++++ Record set

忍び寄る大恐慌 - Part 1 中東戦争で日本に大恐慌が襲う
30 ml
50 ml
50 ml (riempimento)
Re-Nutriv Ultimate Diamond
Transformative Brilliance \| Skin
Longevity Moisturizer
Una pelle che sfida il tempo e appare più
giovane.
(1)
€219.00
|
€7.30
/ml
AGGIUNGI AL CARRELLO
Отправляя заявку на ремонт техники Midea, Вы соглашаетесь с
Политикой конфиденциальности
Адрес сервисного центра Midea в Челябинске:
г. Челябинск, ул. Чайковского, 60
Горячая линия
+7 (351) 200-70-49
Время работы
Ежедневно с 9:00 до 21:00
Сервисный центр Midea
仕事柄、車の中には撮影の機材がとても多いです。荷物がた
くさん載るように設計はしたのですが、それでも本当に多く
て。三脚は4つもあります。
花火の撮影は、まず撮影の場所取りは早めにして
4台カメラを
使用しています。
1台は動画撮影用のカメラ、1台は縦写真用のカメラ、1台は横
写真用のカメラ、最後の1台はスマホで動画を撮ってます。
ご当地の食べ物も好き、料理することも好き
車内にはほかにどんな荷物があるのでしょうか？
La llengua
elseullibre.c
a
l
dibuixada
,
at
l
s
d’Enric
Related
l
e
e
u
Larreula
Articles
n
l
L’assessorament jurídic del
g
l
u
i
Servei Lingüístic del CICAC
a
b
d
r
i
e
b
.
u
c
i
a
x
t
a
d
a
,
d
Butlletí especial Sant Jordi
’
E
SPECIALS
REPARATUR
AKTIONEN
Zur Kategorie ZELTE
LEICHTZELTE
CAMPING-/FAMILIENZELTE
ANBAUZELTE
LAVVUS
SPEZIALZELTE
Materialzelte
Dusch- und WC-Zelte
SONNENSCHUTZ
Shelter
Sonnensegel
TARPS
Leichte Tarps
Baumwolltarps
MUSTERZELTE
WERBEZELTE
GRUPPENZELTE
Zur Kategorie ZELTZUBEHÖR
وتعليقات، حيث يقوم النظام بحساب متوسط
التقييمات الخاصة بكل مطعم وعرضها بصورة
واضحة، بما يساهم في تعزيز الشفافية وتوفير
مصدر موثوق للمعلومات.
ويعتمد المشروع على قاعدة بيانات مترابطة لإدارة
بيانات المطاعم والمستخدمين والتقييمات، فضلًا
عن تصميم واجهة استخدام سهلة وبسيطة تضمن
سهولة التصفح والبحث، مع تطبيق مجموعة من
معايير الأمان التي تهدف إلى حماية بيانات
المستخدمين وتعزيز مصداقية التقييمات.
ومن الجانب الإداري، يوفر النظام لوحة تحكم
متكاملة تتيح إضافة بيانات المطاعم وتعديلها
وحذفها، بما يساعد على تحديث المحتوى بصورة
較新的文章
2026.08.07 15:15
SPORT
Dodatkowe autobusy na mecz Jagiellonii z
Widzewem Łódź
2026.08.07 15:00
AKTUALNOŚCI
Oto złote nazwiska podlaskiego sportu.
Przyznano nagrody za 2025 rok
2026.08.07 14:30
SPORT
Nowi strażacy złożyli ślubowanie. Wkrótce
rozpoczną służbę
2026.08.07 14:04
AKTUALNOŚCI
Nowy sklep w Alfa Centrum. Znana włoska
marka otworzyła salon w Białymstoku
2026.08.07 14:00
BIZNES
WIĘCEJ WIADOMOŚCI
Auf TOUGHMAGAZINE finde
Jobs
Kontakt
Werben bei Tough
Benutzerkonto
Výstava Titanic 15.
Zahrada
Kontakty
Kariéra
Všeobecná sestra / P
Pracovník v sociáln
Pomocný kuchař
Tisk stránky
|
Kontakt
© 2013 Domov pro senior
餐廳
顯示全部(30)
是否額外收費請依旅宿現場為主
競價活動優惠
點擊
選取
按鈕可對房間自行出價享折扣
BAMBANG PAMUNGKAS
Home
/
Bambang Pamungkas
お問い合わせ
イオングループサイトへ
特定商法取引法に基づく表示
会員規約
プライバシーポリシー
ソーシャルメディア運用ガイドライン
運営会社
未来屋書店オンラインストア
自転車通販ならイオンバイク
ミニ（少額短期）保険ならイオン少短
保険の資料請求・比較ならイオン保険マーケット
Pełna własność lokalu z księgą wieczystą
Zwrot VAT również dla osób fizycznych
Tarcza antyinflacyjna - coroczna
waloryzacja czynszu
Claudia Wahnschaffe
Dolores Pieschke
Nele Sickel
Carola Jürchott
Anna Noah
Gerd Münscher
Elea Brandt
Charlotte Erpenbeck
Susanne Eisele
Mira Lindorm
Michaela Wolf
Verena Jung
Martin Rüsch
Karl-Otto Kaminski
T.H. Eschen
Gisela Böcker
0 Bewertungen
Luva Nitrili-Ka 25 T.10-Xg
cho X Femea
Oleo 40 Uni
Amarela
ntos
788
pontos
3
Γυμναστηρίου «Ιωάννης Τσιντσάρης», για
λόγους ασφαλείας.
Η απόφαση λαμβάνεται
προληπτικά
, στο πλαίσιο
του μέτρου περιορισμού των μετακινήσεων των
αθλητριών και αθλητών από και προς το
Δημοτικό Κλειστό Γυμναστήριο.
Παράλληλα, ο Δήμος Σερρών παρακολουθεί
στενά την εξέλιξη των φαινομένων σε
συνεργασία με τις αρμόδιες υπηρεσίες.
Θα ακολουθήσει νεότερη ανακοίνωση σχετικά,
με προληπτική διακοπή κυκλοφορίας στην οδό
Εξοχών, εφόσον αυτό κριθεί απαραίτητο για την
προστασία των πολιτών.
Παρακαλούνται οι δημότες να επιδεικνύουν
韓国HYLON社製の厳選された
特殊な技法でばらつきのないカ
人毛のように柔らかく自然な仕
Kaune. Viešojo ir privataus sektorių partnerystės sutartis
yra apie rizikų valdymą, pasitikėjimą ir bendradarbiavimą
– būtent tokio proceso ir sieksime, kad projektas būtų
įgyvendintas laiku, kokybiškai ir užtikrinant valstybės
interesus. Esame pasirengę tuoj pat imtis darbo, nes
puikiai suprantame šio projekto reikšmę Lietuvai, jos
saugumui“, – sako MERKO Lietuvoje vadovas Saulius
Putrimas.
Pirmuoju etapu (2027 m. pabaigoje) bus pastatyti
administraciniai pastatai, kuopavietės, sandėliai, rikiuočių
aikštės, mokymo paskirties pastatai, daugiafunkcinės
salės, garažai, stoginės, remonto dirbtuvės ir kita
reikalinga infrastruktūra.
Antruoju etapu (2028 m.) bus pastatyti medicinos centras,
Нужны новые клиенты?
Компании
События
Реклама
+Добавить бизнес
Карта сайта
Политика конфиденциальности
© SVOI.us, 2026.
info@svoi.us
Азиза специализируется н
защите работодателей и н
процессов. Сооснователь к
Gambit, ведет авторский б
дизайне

++++++++

Look over the material above and show each line where "النظام" appears.

## Problem solution
وتعليقات، حيث يقوم النظام بحساب متوسط
ومن الجانب الإداري، يوفر النظام لوحة تحكم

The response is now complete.